Adding to the complexity, Darryl explains that “it’s not just about direct labour cost, but also availability and the cost impost of getting labour and keeping resources on site … it can be difficult and unpredictable.” Unlike materials, which can be budgeted, managed and pre-ordered, labour availability can shift overnight due to competing projects and opportunities available to our contractor and subcontractor pool in this market. Whilst this challenge is difficult to mitigate completely, we must be prepared from project inception. “We observe a lot of time, effort and cost wasted in a development project exploring design concepts that are just not feasible in this market,” Darryl says. The key is early involvement of Quantity Surveyors who can provide data-led insights, cost-led design advice, and guide clients toward feasible delivery models from day one. “As a QS our value is best realised at that early stage… leveraging the data and experience we have to provide reliable cost information and alternatives at the very start,” he explains. Mitchell Brandtman is also increasingly called on to help navigate risk throughout construction. The earlier a QS is involved, the more opportunity there is to implement risk mitigation measures and avoid costly mistakes. If that opportunity for early engagement is missed: “The snowball’s already rolling down the hill…, the problems are there already,” Darryl warns.

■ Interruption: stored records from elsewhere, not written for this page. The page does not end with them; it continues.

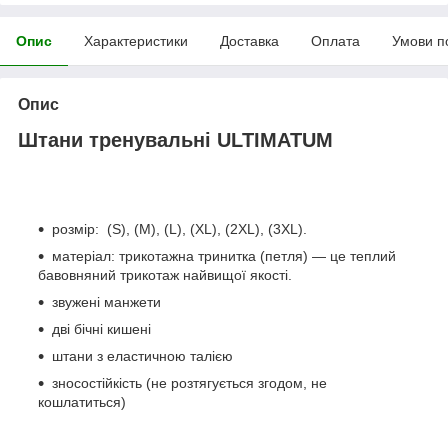
Опис
Характеристики
Доставка
Оплата
Умови п
Опис
Штани тренувальні ULTIMATUM
розмір: (S), (M), (L), (XL), (2XL), (3XL).
матеріал: трикотажна тринитка (петля) — це теплий
бавовняний трикотаж найвищої якості.
звужені манжети
дві бічні кишені
штани з еластичною талією
зносостійкість (не розтягується згодом, не
кошлатиться)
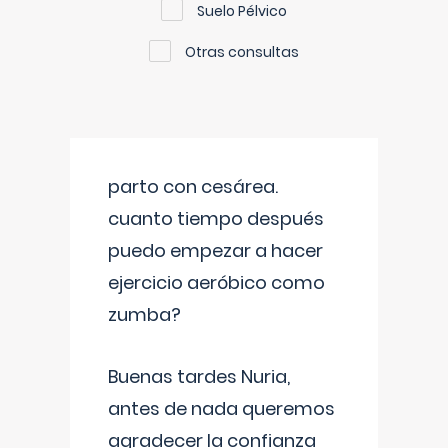
Suelo Pélvico
Otras consultas
parto con cesárea.
cuanto tiempo después
puedo empezar a hacer
ejercicio aeróbico como
zumba?
Buenas tardes Nuria,
antes de nada queremos
agradecer la confianza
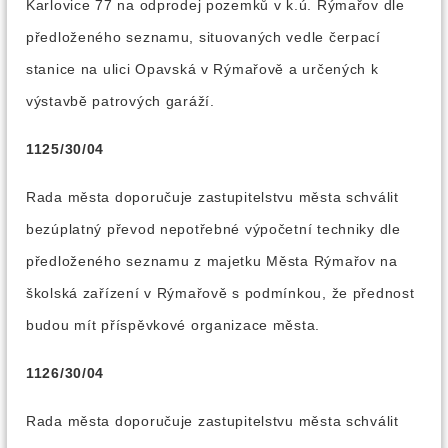
Karlovice 77 na odprodej pozemků v k.ú. Rýmařov dle
předloženého seznamu, situovaných vedle čerpací
stanice na ulici Opavská v Rýmařově a určených k
výstavbě patrových garáží.
1125/30/04
Rada města doporučuje zastupitelstvu města schválit
bezúplatný převod nepotřebné výpočetní techniky dle
předloženého seznamu z majetku Města Rýmařov na
školská zařízení v Rýmařově s podmínkou, že přednost
budou mít příspěvkové organizace města.
1126/30/04
Rada města doporučuje zastupitelstvu města schválit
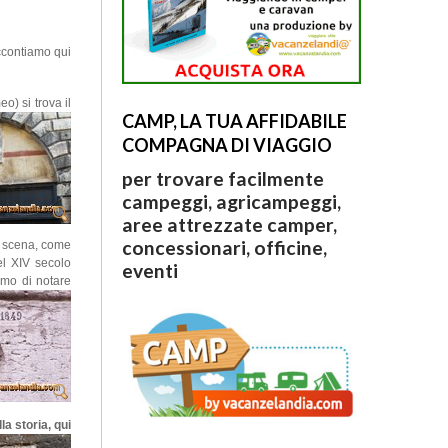
ccontiamo qui
o) si trova il
CAMP, LA TUA AFFIDABILE
COMPAGNA DI VIAGGIO
per trovare facilmente
campeggi, agricampeggi,
aree attrezzate camper,
concessionari, officine,
i scena, come
del XIV secolo
eventi
amo di notare
la storia,
qui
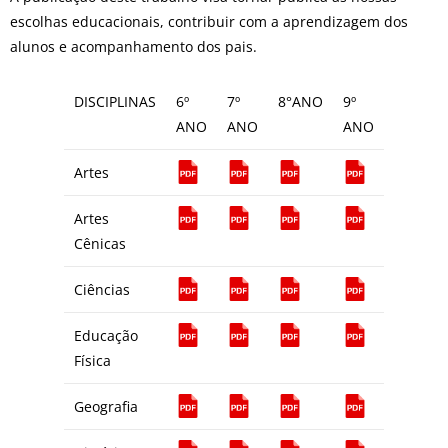
escolhas educacionais, contribuir com a aprendizagem dos
alunos e acompanhamento dos pais.
DISCIPLINAS
6º
7º
8°ANO
9º
ANO
ANO
ANO
Artes
Artes
Cênicas
Ciências
Educação
Física
Geografia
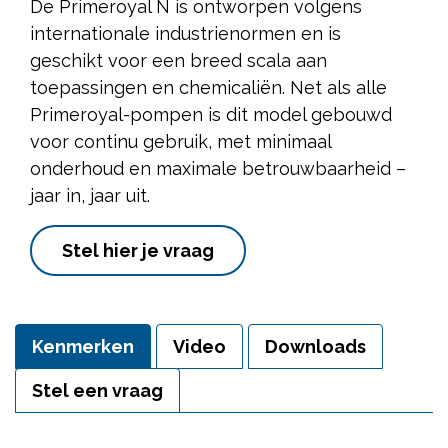
De Primeroyal N is ontworpen volgens
internationale industrienormen en is
geschikt voor een breed scala aan
toepassingen en chemicaliën. Net als alle
Primeroyal-pompen is dit model gebouwd
voor continu gebruik, met minimaal
onderhoud en maximale betrouwbaarheid –
jaar in, jaar uit.
Stel hier je vraag
Kenmerken
Video
Downloads
Stel een vraag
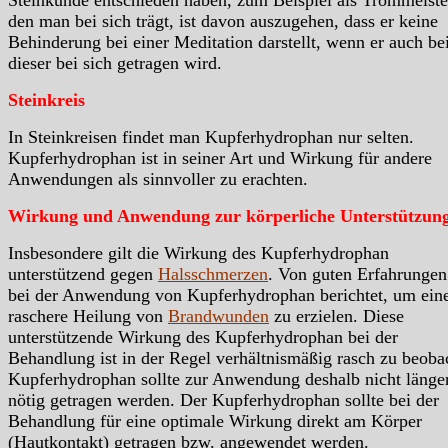
den man bei sich trägt, ist davon auszugehen, dass er keine
Behinderung bei einer Meditation darstellt, wenn er auch be
dieser bei sich getragen wird.
Steinkreis
In Steinkreisen findet man Kupferhydrophan nur selten.
Kupferhydrophan ist in seiner Art und Wirkung für andere
Anwendungen als sinnvoller zu erachten.
Wirkung und Anwendung zur körperliche Unterstützun
Insbesondere gilt die Wirkung des Kupferhydrophan
unterstützend gegen
Halsschmerzen
. Von guten Erfahrungen
bei der Anwendung von Kupferhydrophan berichtet, um ein
raschere Heilung von
Brandwunden
zu erzielen. Diese
unterstützende Wirkung des Kupferhydrophan bei der
Behandlung ist in der Regel verhältnismäßig rasch zu beoba
Kupferhydrophan sollte zur Anwendung deshalb nicht länger
nötig getragen werden. Der Kupferhydrophan sollte bei der
Behandlung für eine optimale Wirkung direkt am Körper
(Hautkontakt) getragen bzw. angewendet werden.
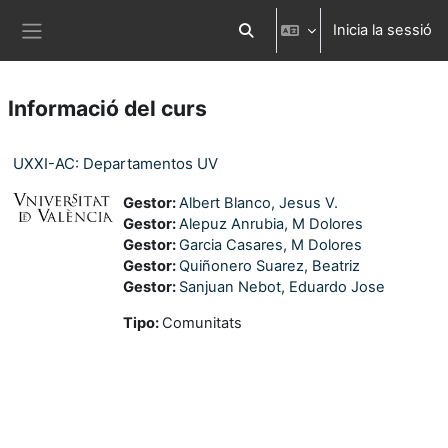
Ves al contingut principal
Inicia la sessió
Commuta l'entrada de la cerca
Panell lateral
Informació del curs
UXXI-AC: Departamentos UV
Gestor:
Albert Blanco, Jesus V.
Gestor:
Alepuz Anrubia, M Dolores
Gestor:
Garcia Casares, M Dolores
Gestor:
Quiñonero Suarez, Beatriz
Gestor:
Sanjuan Nebot, Eduardo Jose
Tipo
:
Comunitats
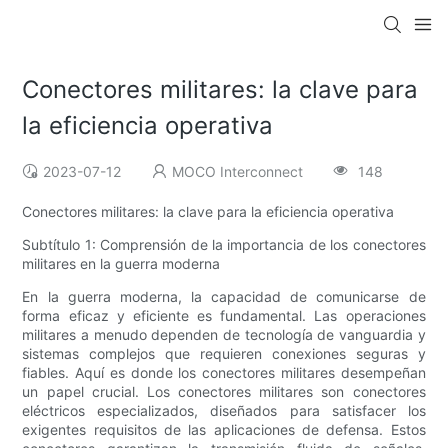
Conectores militares: la clave para
la eficiencia operativa
2023-07-12
MOCO Interconnect
148
Conectores militares: la clave para la eficiencia operativa
Subtítulo 1: Comprensión de la importancia de los conectores
militares en la guerra moderna
En la guerra moderna, la capacidad de comunicarse de
forma eficaz y eficiente es fundamental. Las operaciones
militares a menudo dependen de tecnología de vanguardia y
sistemas complejos que requieren conexiones seguras y
fiables. Aquí es donde los conectores militares desempeñan
un papel crucial. Los conectores militares son conectores
eléctricos especializados, diseñados para satisfacer los
exigentes requisitos de las aplicaciones de defensa. Estos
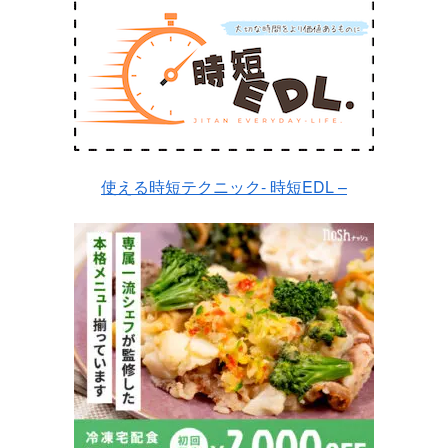
使える時短テクニック- 時短EDL –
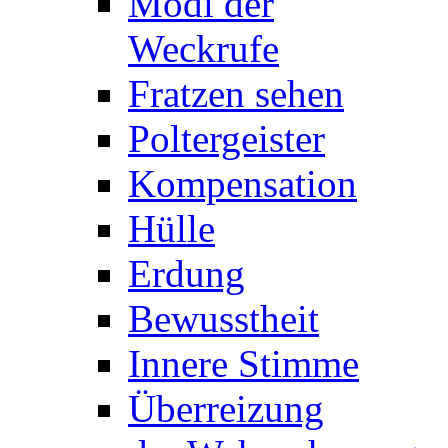
Modi der
Weckrufe
Fratzen sehen
Poltergeister
Kompensation
Hülle
Erdung
Bewusstheit
Innere Stimme
Überreizung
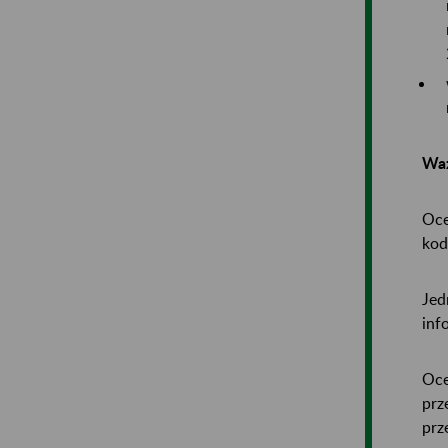
Wa
Oce
kod
Jed
inf
Oce
prz
prz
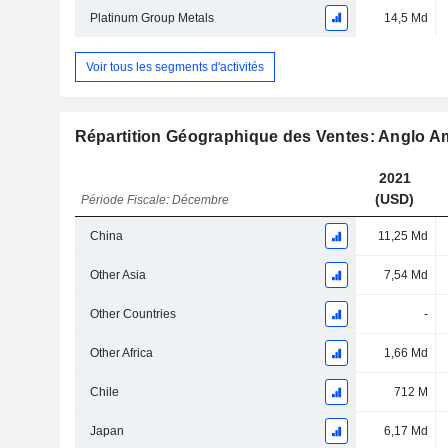
Platinum Group Metals
14,5 Md
Voir tous les segments d'activités
Répartition Géographique des Ventes: Anglo A
2021
(USD)
Période Fiscale: Décembre
China
11,25 Md
Other Asia
7,54 Md
Other Countries
-
Other Africa
1,66 Md
Chile
712 M
Japan
6,17 Md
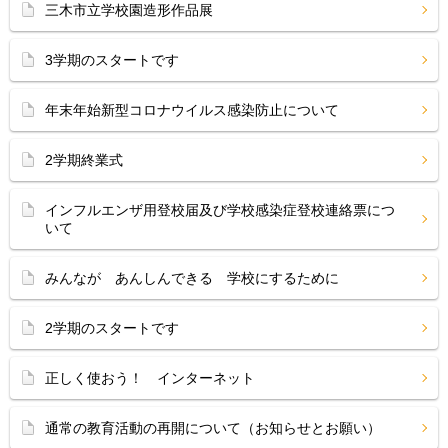
三木市立学校園造形作品展
3学期のスタートです
年末年始新型コロナウイルス感染防止について
2学期終業式
インフルエンザ用登校届及び学校感染症登校連絡票につ
いて
みんなが あんしんできる 学校にするために
2学期のスタートです
正しく使おう！ インターネット
通常の教育活動の再開について（お知らせとお願い）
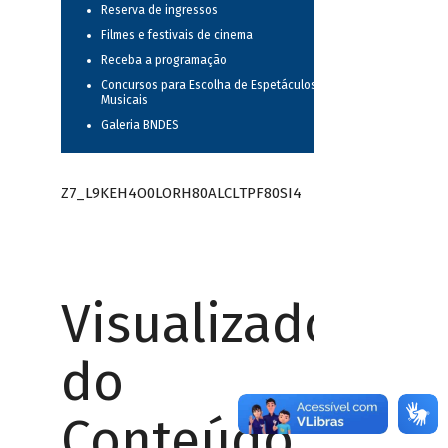
Reserva de ingressos
Filmes e festivais de cinema
Receba a programação
Concursos para Escolha de Espetáculos
Musicais
Galeria BNDES
Z7_L9KEH4O0LORH80ALCLTPF80SI4
Visualizador
do
Conteúdo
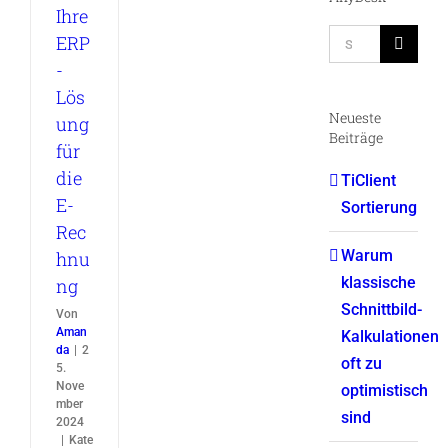
Ihre
Suche
ERP
nach:
-
Lös
Neueste
ung
Beiträge
für
die
TiClient
E-
Sortierung
Rec
Warum
hnu
klassische
ng
Schnittbild-
Von
Aman
Kalkulationen
da
|
2
oft zu
5.
Nove
optimistisch
mber
sind
2024
|
Kate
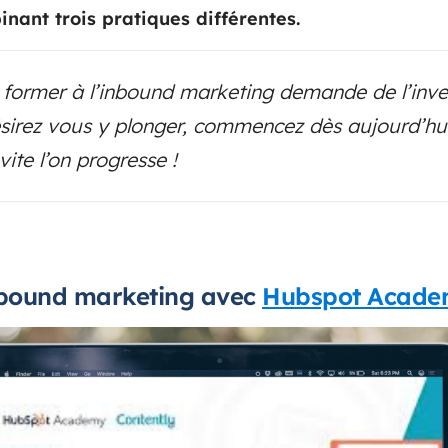
inant trois pratiques différentes.
e former à l’inbound marketing demande de l’inve
ésirez vous y plonger, commencez dès aujourd’hui.
 vite l’on progresse !
nbound marketing avec
Hubspot Acad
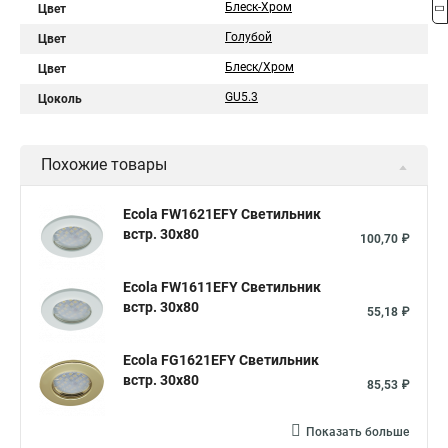
Блеск-Хром
Цвет
Голубой
Цвет
Блеск/Хром
Цвет
GU5.3
Цоколь
Похожие товары
Ecola FW1621EFY Светильник
встр. 30x80
100,70 ₽
Ecola FW1611EFY Светильник
встр. 30x80
55,18 ₽
Ecola FG1621EFY Светильник
встр. 30x80
85,53 ₽
Показать больше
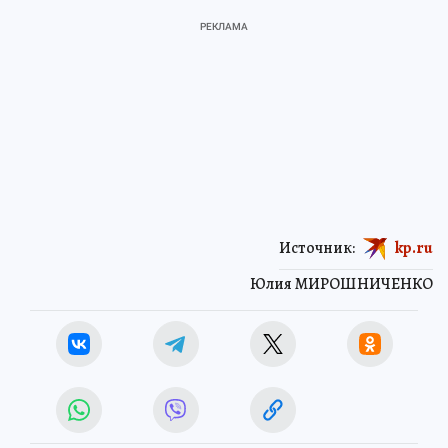
Источник:
kp.ru
Юлия МИРОШНИЧЕНКО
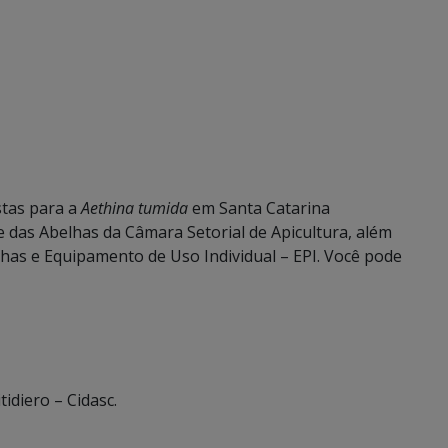
stas para a
Aethina tumida
em Santa Catarina
 das Abelhas da Câmara Setorial de Apicultura, além
elhas e Equipamento de Uso Individual – EPI. Você pode
diero – Cidasc.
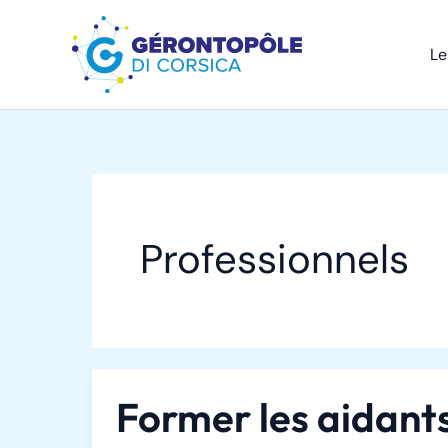
Aller
au
Le
contenu
Professionnels
Former les aidant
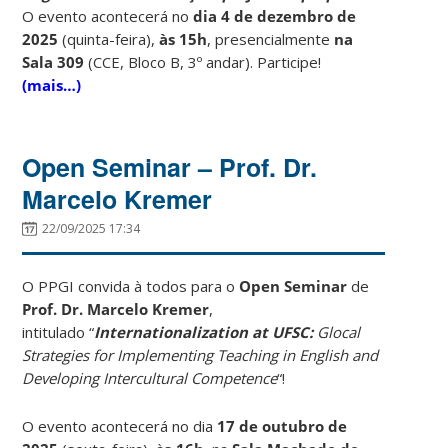
O evento acontecerá no
dia 4 de dezembro de
2025
(quinta-feira),
às 15h
, presencialmente
na
Sala 309
(CCE, Bloco B, 3º andar). Participe!
(mais…)
Open Seminar – Prof. Dr.
Marcelo Kremer
22/09/2025 17:34
O PPGI convida à todos para o
Open Seminar
de
Prof. Dr. Marcelo Kremer
,
intitulado “
Internationalization at UFSC:
Glocal
Strategies for Implementing Teaching in English and
Developing Intercultural Competence
“!
O evento acontecerá no dia
17 de outubro de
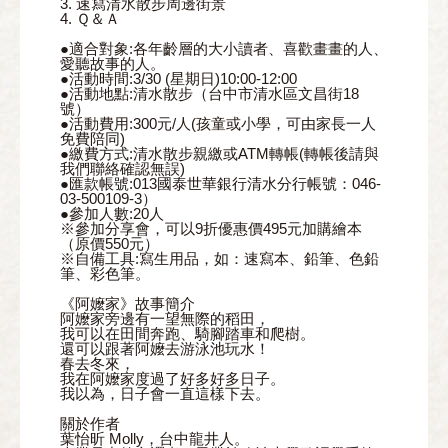
3. 速寫清水散步周邊街景
4. Ｑ＆Ａ
●適合對象:各年齡層的大小讀者、喜歡畫畫的人、
愛聽故事的人。
●活動時間:3/30 (星期日)10:00-12:00
●活動地點:清水散步（台中市清水區文昌街18
號）
●活動費用:300元/人(孩童或小學，可由家長一人
免費陪同)
●繳費方式:清水散步親繳或ATM轉帳(轉帳後請與
我們聯絡確認無誤)
●匯款帳號:013國泰世華銀行清水分行帳號：046-
03-500109-3）
●參加人數:20人
※參加分享會，可以9折優惠價495元加購繪本
（原價550元）
※自備工具:寫生用品，如：速寫本、鉛筆、色鉛
筆、彩色筆。
《阿嬤家》故事簡介
阿嬤家旁邊有一望無際的稻田，
我可以在田間奔跑、騎腳踏車和爬樹。
還可以跟著阿嬤去游泳池玩水！
春去冬來，
我在阿嬤家度過了好多好多日子。
我以為，日子會一直這樣下去。
關於作者
葉怡昕 Molly，台中龍井人。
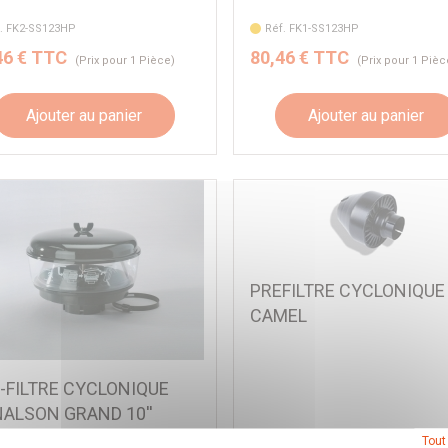
. FK2-SS123HP
Réf. FK1-SS123HP
46 € TTC
80,46 € TTC
(Prix pour 1 Pièce)
(Prix pour 1 Pièc
Ajouter au panier
Ajouter au panier
PREFILTRE CYCLONIQUE
CAMEL
-FILTRE CYCLONIQUE
ALSON GRAND 10''
M. 95MM
Tout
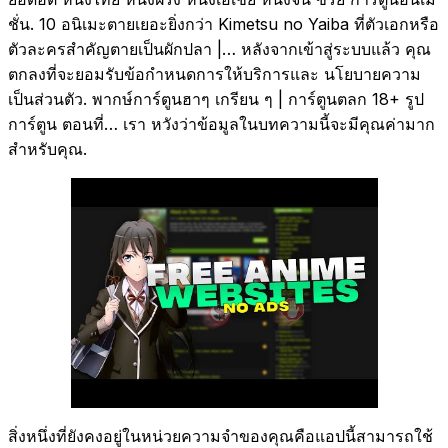
ชั่น. 10 อนิเมะตายเยอะยิ่งกว่า Kimetsu no Yaiba ที่ตัวเอกหรือ
ตัวละครสำคัญตายเป็นผักปลา |…
หลังจากเข้าสู่ระบบแล้ว คุณ
ตกลงที่จะยอมรับข้อกำหนดการให้บริการและ นโยบายความ
เป็นส่วนตัว. พากษ์การ์ตูนฮาๆ เกรียน ๆ | การ์ตูนตลก 18+ รูป
การ์ตูน ตอนที่… เรา หวังว่าข้อมูลในบทความนี้จะมีคุณค่ามาก
สำหรับคุณ.
สิ่งหนึ่งที่ยังคงอยู่ในหน่วยความจำของคุณคือแอปนี้สามารถใช้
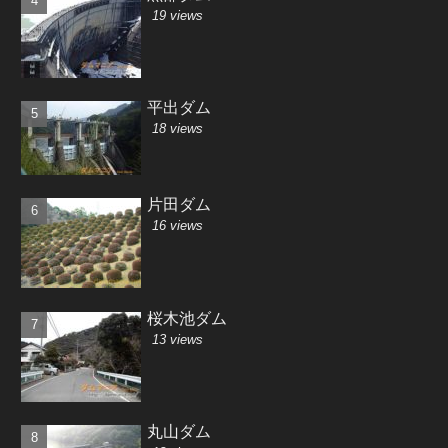
19 views
平出ダム
18 views
片田ダム
16 views
桜木池ダム
13 views
丸山ダム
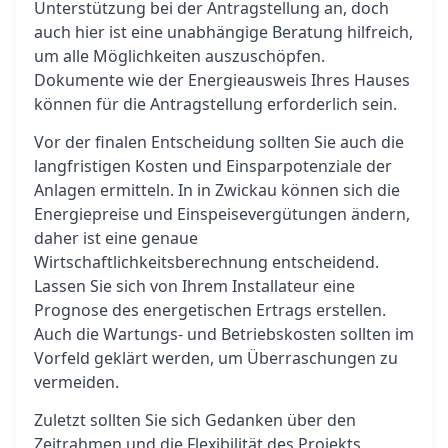
Unterstützung bei der Antragstellung an, doch
auch hier ist eine unabhängige Beratung hilfreich,
um alle Möglichkeiten auszuschöpfen.
Dokumente wie der Energieausweis Ihres Hauses
können für die Antragstellung erforderlich sein.
Vor der finalen Entscheidung sollten Sie auch die
langfristigen Kosten und Einsparpotenziale der
Anlagen ermitteln. In in Zwickau können sich die
Energiepreise und Einspeisevergütungen ändern,
daher ist eine genaue
Wirtschaftlichkeitsberechnung entscheidend.
Lassen Sie sich von Ihrem Installateur eine
Prognose des energetischen Ertrags erstellen.
Auch die Wartungs- und Betriebskosten sollten im
Vorfeld geklärt werden, um Überraschungen zu
vermeiden.
Zuletzt sollten Sie sich Gedanken über den
Zeitrahmen und die Flexibilität des Projekts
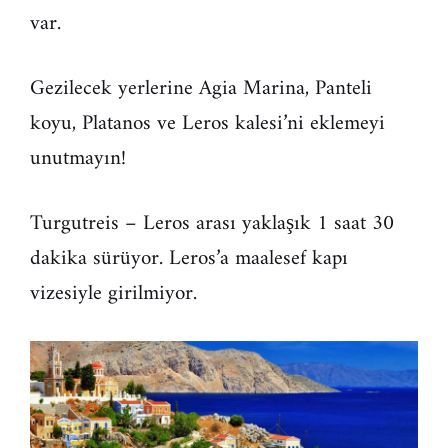
var.
Gezilecek yerlerine Agia Marina, Panteli
koyu, Platanos ve Leros kalesi’ni eklemeyi
unutmayın!
Turgutreis – Leros arası yaklaşık 1 saat 30
dakika sürüyor. Leros’a maalesef kapı
vizesiyle girilmiyor.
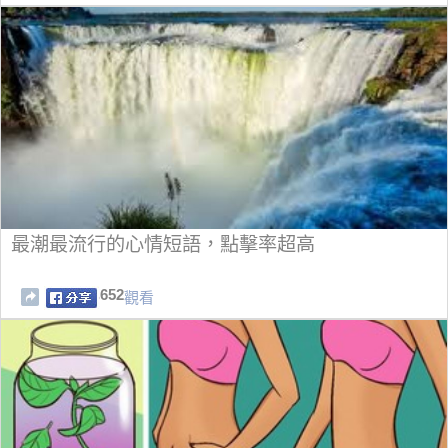
最潮最流行的心情短語，點擊率超高
652
觀看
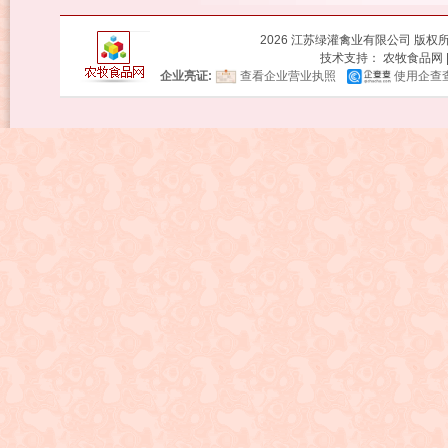
2026 江苏绿灌禽业有限公司 版
技术支持：
农牧食品网
企业亮证:
查看企业营业执照
使用企查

One way the industry is looking to address labour shortages, is through the growth of Modern Methods of Construction (MMC), including modular and prefabricated systems. Whilst this sector once battled market acceptance and cost premium hurdles these challenges have eased, “MMC is becoming a much more attractive option than it once was… it’s becoming more popular because construction and manufacturing largely occurs in a warehouse, you’re not subject to rain, inclement weather conditions.” Local manufacturers are delivering high quality products that meet Australian standards and aesthetic expectations, and the cost gap between traditional and modular is narrowing. He emphasises that MMC doesn’t just mean full prefabricated buildings: “There’s modular components – wall and structural systems, bathroom pods, stair systems – that reduce on-site labour pressures.”

Despite the challenges, Darryl sees signs of optimism, “I think the sentiment in the industry has certainly changed… people are more focused on solutions and tackling the industry challenges.” For developers, that means thoughtful designs, smarter delivery methods, early QS engagement, and close collaboration with all parties, “Looking at delivery partners that can solve problems or establish risk mitigation measures nice and early… the builder is a big part of that.” Asking, “What works for you? How does that work for us?… Having proactive and collaborative conversations with builders, subcontractors and suppliers about the collective challenges will enable the team to be better equipped to navigate issues like labour availability and volatility and create more certainty amongst the delivery team.” This approach leads to more thoughtful decisions, fewer surprises, and outcomes that help balance cost, time and quality. Alternate procurement methods, where “risk can be shared and addressed in an appropriate way” rather than transferred blindlyin a challenging market, is another opportunity identified by Darryl.

The message is clear, managing construction cost inflation in Australia isn’t just about tracking economic headlines. It’s about tackling the root cause, labour shortages, and planning smarter from the ground up and from project inception.